The 2008 Tradex changes were simply administrative in nature and not intended to affect the scope of beneficial treatment under the program.  The Regulations make it clear that remission of tradex duty is permitted with respect to loss or wastage on all goods that are processed or treated in Australia prior to export, provided they are not consumed or used.

 

This issue related to a very small component of the program.  It had not significantly affected the program's administration or impacted on duty forgone.  The Regulations clarify the scope of beneficial treatment to ensure it is consistent with the policy intent of the program.  It also simplifies the Principal Regulations for users and administrators of the scheme.

 

Details of the Regulations are included in the Attachment.

 

The Regulations are taken to have commenced on 8 October 2008.  Advice from Office of Legislative Drafting and Publishing of the Attorney-General's Department indicated this does not contravene 12(2) of the Legislative Instruments Act 2003. The effect of the retrospectivity is that no rights are affected adversely and no liabilities are imposed. The changes clarify the eligibility for a benefit with respect to mixed and unmixed goods for some Tradex users.

 

The Regulations are a legislative instrument for the purposes of the Legislative Instrument Act 2003.

 

 


Attachment

Details of the Tradex Scheme Amendment Regulations 2011 (No. 1)

 

Regulation 1 - Name of the Regulations

 

This regulation provides that the title of these Regulations is the Tradex Scheme Amendment Regulations 2011 (No. 1)

 

Regulation 2 - Commencement

 

This regulation provides that these Regulations are taken to have commenced on 8 October 2008.

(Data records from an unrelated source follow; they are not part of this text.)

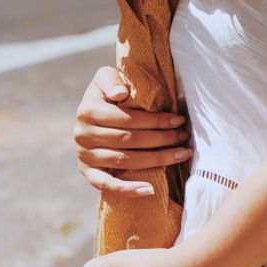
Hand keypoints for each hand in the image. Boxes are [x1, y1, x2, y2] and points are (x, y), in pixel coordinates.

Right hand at [73, 66, 192, 196]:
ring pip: (125, 161)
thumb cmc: (107, 93)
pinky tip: (150, 190)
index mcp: (87, 110)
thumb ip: (111, 79)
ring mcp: (84, 155)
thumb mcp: (105, 77)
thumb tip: (121, 93)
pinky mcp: (87, 172)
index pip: (128, 119)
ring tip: (181, 155)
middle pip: (130, 140)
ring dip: (157, 159)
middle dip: (162, 138)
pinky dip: (128, 189)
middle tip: (184, 136)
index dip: (156, 120)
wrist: (91, 112)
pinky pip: (107, 185)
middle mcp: (83, 135)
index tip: (179, 120)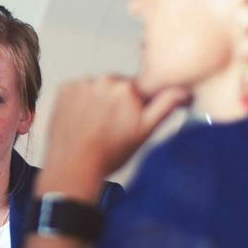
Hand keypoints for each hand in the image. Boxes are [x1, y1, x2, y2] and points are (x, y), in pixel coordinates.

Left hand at [44, 75, 188, 180]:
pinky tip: (80, 120)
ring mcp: (82, 83)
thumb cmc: (108, 154)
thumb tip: (183, 90)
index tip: (126, 120)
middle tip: (109, 127)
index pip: (137, 89)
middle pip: (115, 87)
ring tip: (93, 126)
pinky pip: (77, 90)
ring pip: (96, 88)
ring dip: (96, 101)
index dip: (133, 106)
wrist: (73, 167)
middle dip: (115, 102)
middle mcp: (104, 80)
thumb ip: (165, 106)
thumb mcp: (145, 132)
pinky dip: (78, 101)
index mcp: (128, 88)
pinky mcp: (64, 88)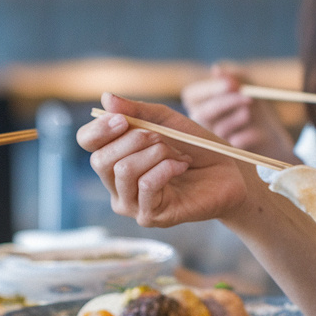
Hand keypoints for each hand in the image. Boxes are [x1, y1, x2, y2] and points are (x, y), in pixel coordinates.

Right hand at [76, 93, 250, 227]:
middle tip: (162, 137)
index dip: (99, 129)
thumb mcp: (167, 122)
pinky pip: (146, 185)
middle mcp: (116, 184)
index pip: (87, 142)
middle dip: (134, 139)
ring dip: (155, 153)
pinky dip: (166, 168)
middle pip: (100, 160)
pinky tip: (181, 166)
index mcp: (115, 157)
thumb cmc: (197, 147)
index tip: (122, 119)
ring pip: (123, 170)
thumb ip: (137, 111)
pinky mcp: (149, 216)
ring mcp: (131, 203)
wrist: (229, 174)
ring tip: (178, 153)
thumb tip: (105, 98)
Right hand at [181, 64, 296, 160]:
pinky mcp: (226, 156)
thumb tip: (216, 68)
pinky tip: (256, 133)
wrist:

Regulation 3 - Amendment of Tradex Scheme Regulations 2008 

 

This regulation provides that the Tradex Scheme Regulations 2008 are amended as set out in the Schedule.

 

Schedule - Amendments

 

Item [1] regulation 5

 

This regulation substitutes the previous regulation 5 with new regulation 5 and 5A.

 

The previous regulation 5 clarified how goods considered to be mixtures were treated with respect to the liability to pay tradex duty in certain circumstances and the remission of tradex duty when considered appropriate by the Secretary of the Department of Innovation, Industry, Science and Research.  Tradex duty is payable by the importer if goods imported under Tradex are not exported in the specified time.  It is an amount equivalent to the Customs duty that would have been payable on the goods at the time they were imported, if those goods had not been entered under a tradex order.  

 

New regulation 5 clarifies the need to pay tradex duty on goods entered under a tradex order that were not processed or treated in Australia and not exported.  New regulation 5A clarifies the need to pay tradex duty on goods entered under a tradex order that are processed or treated in Australia but are not exported.  It also provides for circumstances under which Secretary of the Department of Innovation, Industry, Science and Research may remit tradex duty.  These amendments make it clear that remission of tradex duty is permitted on loss or wastage in respect of goods processed or treated in Australia prior to export, provided those goods are not consumed or used in Australia. 

 

Item [2] paragraph 8(1)(d)

 

Regulation 8 clarifies the circumstances under which the Tradex user will be liable to pay tradex duty if the imported goods are consumed or used. It retains the interpretation of consumed and used for the purposes of Tradex.

 

The amendment to paragraph 8(1)(d) is a technical amendment reflecting the substitution of regulation 5 with proposed new regulations 5 and 5A, and the new language associated with that change.  It effectively provides that processing or treating goods in Australia does not constitute consumption or use, in the same way that the previous regulations provided that mixing goods did not constitute consumption or use.